BEGIN Excerpt to read
Eventually, such work will enable the study of news flows across newspapers, countries, and time.
Requirements: Good knowledge in machine learning, data engineering and data science. Interest in media and history.

Fall 2022
There were a few projects only and we no longer have the capacity to host projects for that period. Check out around December 2022 what will be proposed for Spring 2023!
Spring 2022

Type of project: Semester
Supervisors: Sven Najem-Meyer (DHLAB) Matteo Romanello (UNIL).
Context: Optical Character Recognition aims at transforming images into machine-readable texts. Though neural networks helped to improve performances, historical documents remain extremely challenging. Commentaries to classical Greek literature epitomize this difficulty, as systems must cope with noisy scans, complex layouts and mixed Greek and Latin scripts.
Objective: The objective of the project is to produce a system that can solve the problem of this highly complex data. Depending on your skills and interests, the project can focus on :
- Image pre-processing
- Multitasking : can we improve OCR, by processing task like layout analysis or named-entity recognition in parallel?
END Excerpt to read
BEGIN Data excerpt
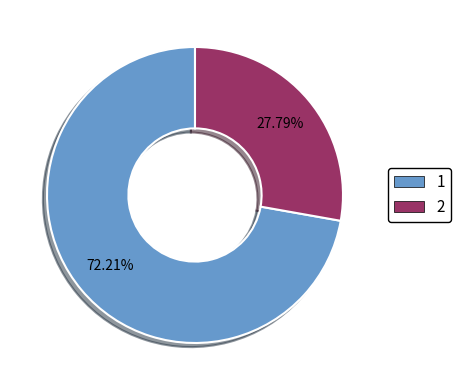

To the nearest percent, what percentage of the pie is 1?

72%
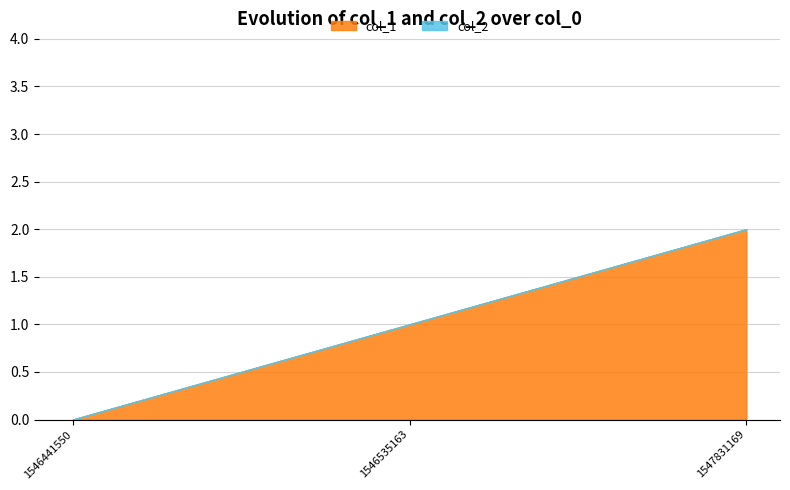

Rank the categories by value from highest to lowest.

1547831169, 1546535163, 1546441550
END Data excerpt
— Your task —
Please give the project listing again from "Type of project: Semester" up to and including "recognition in parallel?", changing "noisy scans" to "degraded scans". The material has no connection to the project listing.

— Solution to this problem —
Type of project: Semester
Supervisors: Sven Najem-Meyer (DHLAB) Matteo Romanello (UNIL).
Context: Optical Character Recognition aims at transforming images into machine-readable texts. Though neural networks helped to improve performances, historical documents remain extremely challenging. Commentaries to classical Greek literature epitomize this difficulty, as systems must cope with degraded scans, complex layouts and mixed Greek and Latin scripts.
Objective: The objective of the project is to produce a system that can solve the problem of this highly complex data. Depending on your skills and interests, the project can focus on :
- Image pre-processing
- Multitasking : can we improve OCR, by processing task like layout analysis or named-entity recognition in parallel?